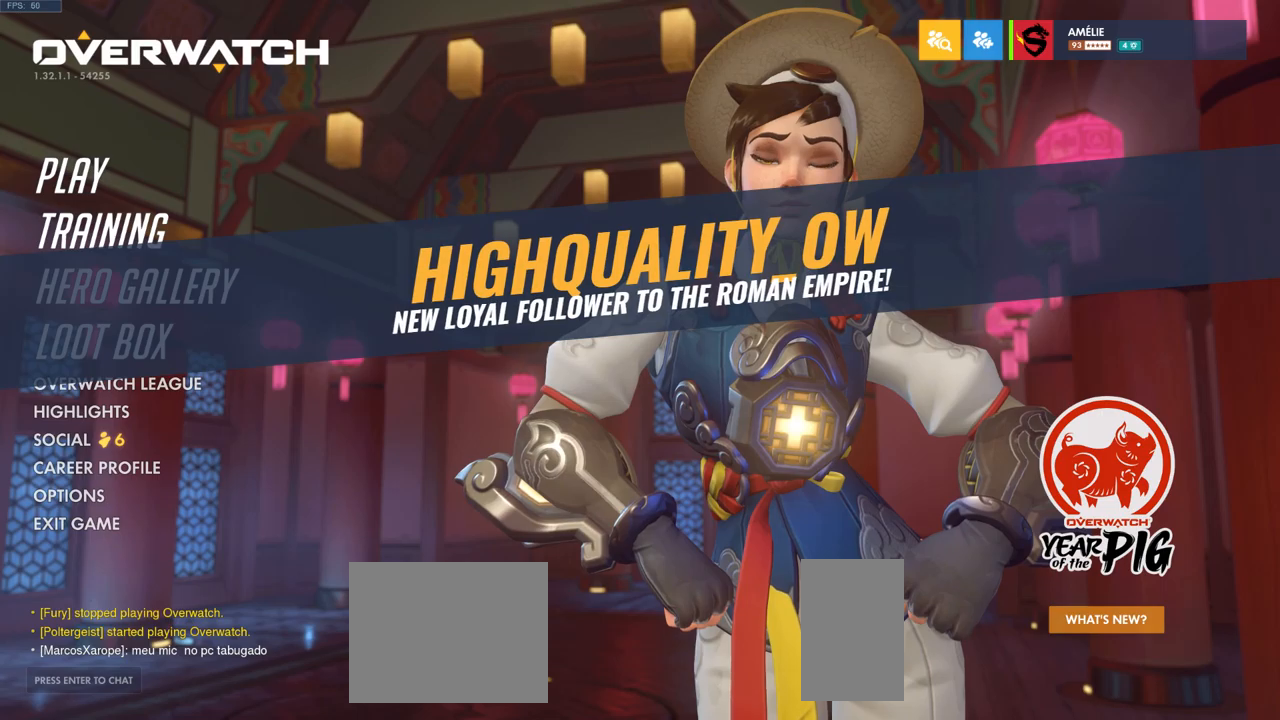
{"keys": [], "mouse": [], "events": []}
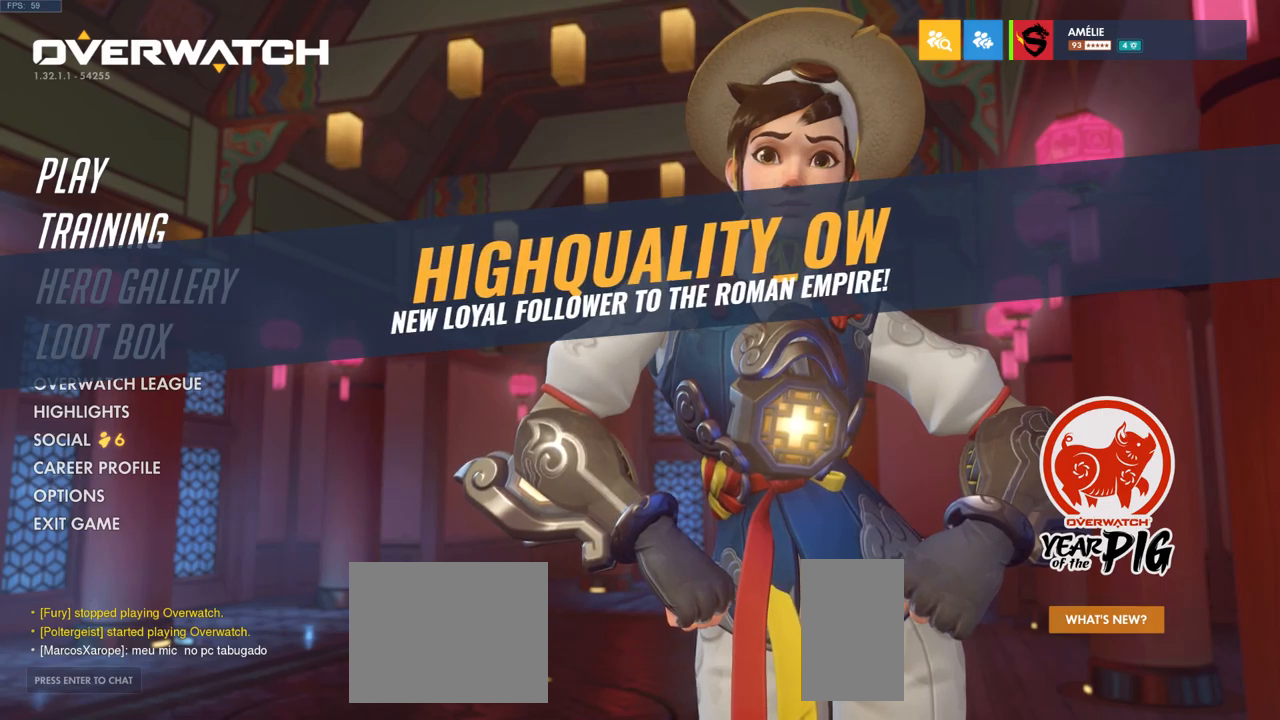
{"keys": [], "mouse": [], "events": []}
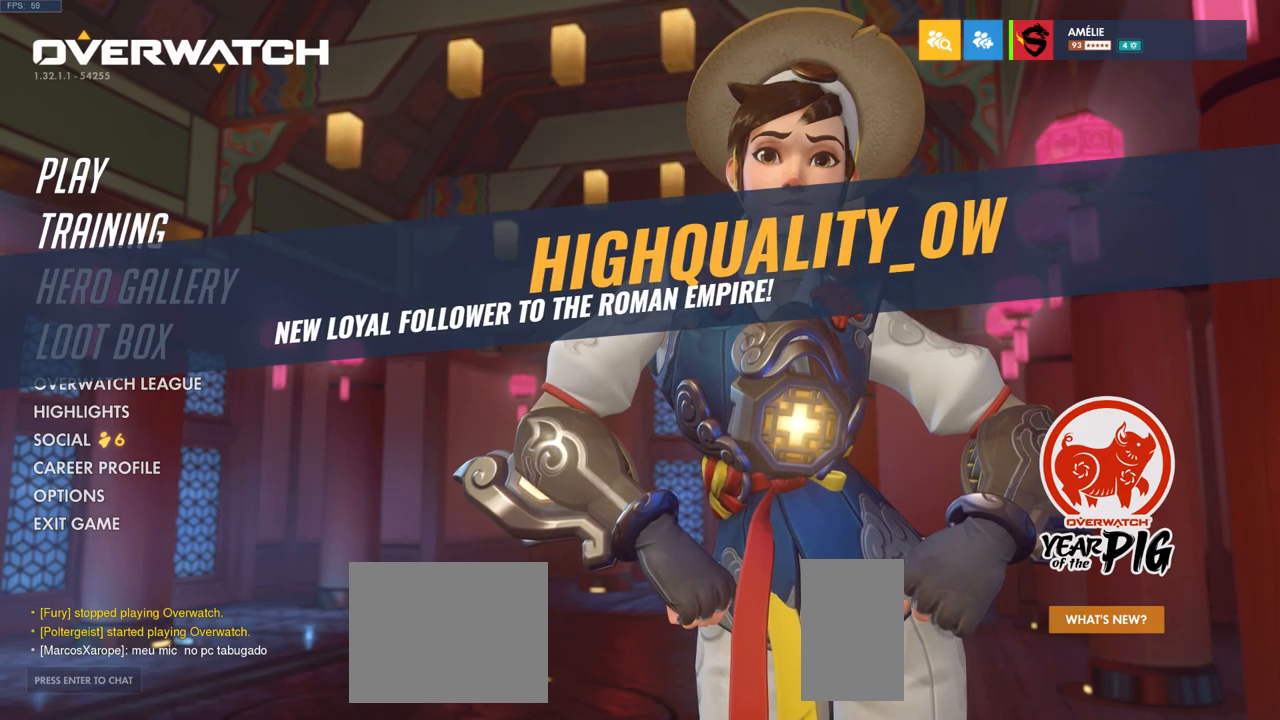
{"keys": [], "mouse": [], "events": []}
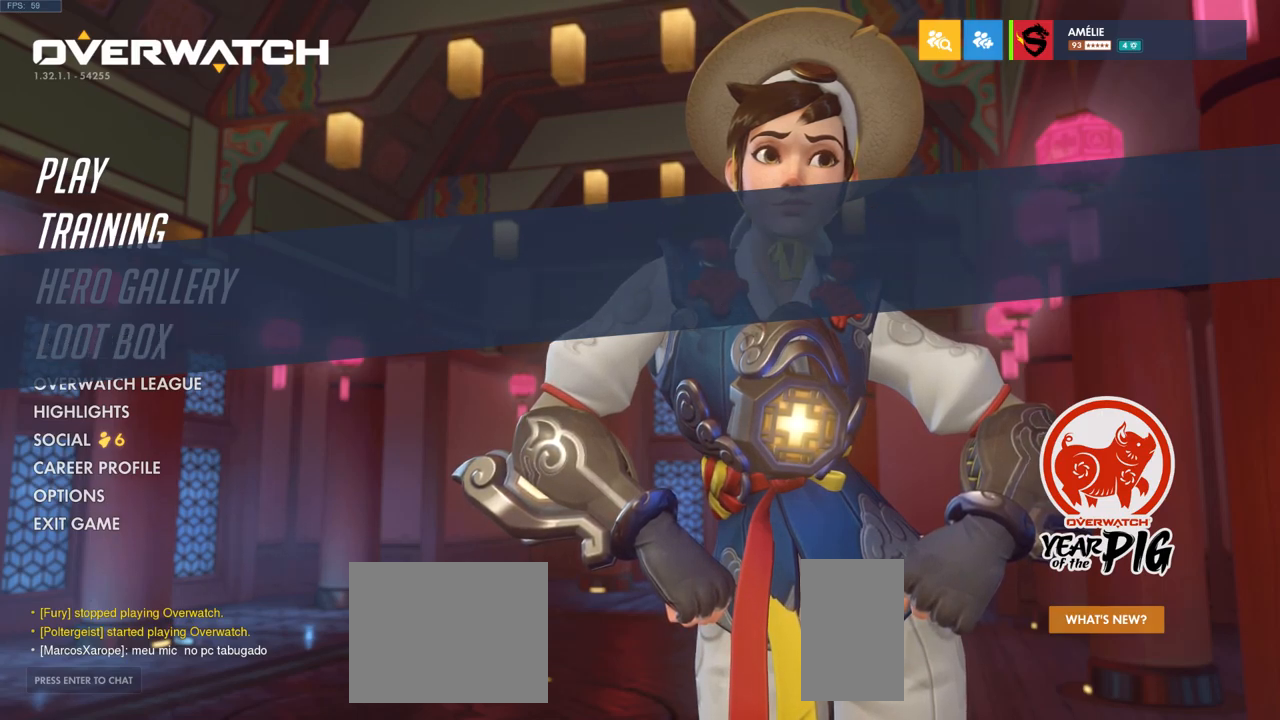
{"keys": [], "mouse": [], "events": []}
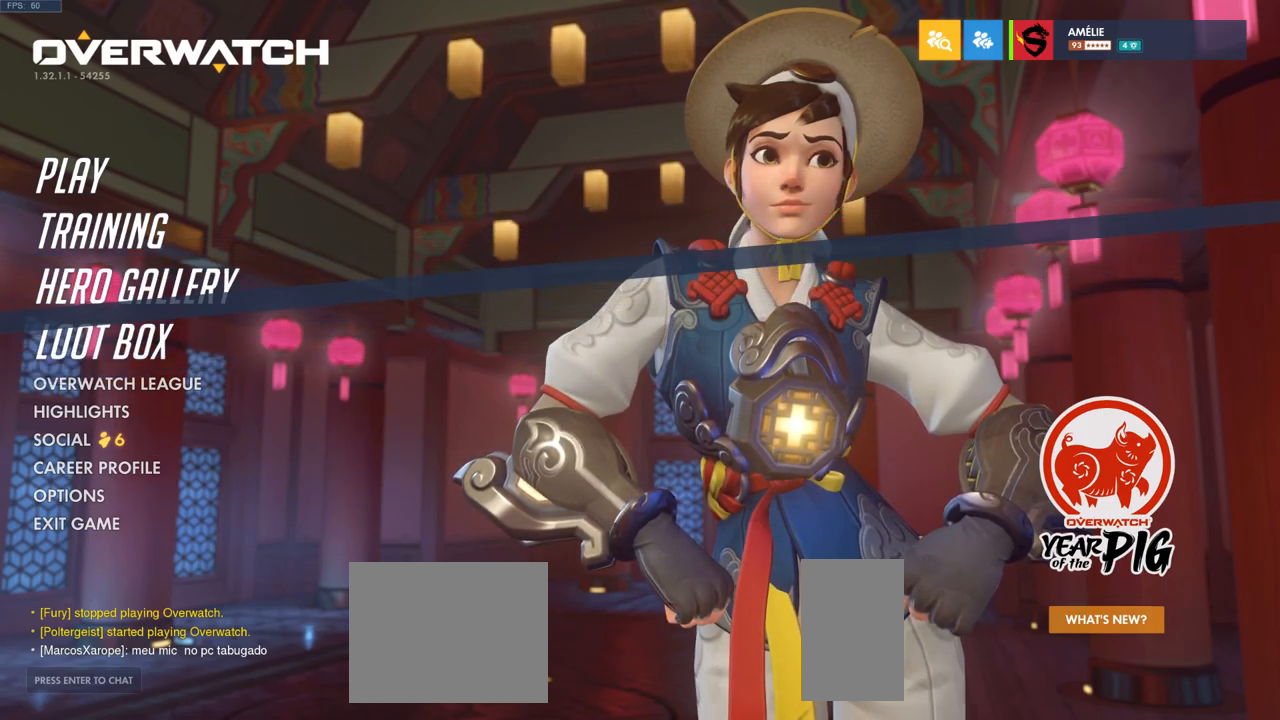
{"keys": [], "mouse": [], "events": []}
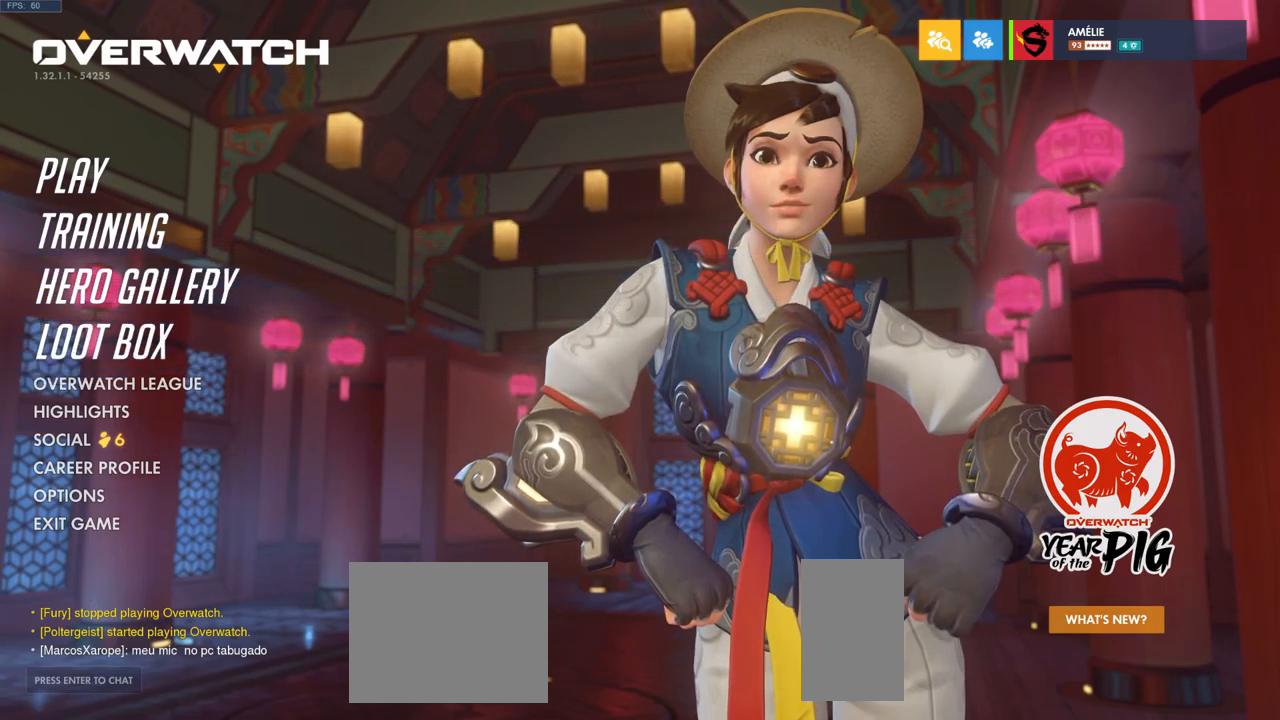
{"keys": [], "mouse": [], "events": []}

○ ○ ○ ○ ○

* [WHAT YOU ARE ASKED TO DO] Copy out all the data exactly. The images should not appear in the copy.

* [OUTPUT OF THE TASK]
{"keys": [], "mouse": [], "events": []}
{"keys": [], "mouse": [], "events": []}
{"keys": [], "mouse": [], "events": []}
{"keys": [], "mouse": [], "events": []}
{"keys": [], "mouse": [], "events": []}
{"keys": [], "mouse": [], "events": []}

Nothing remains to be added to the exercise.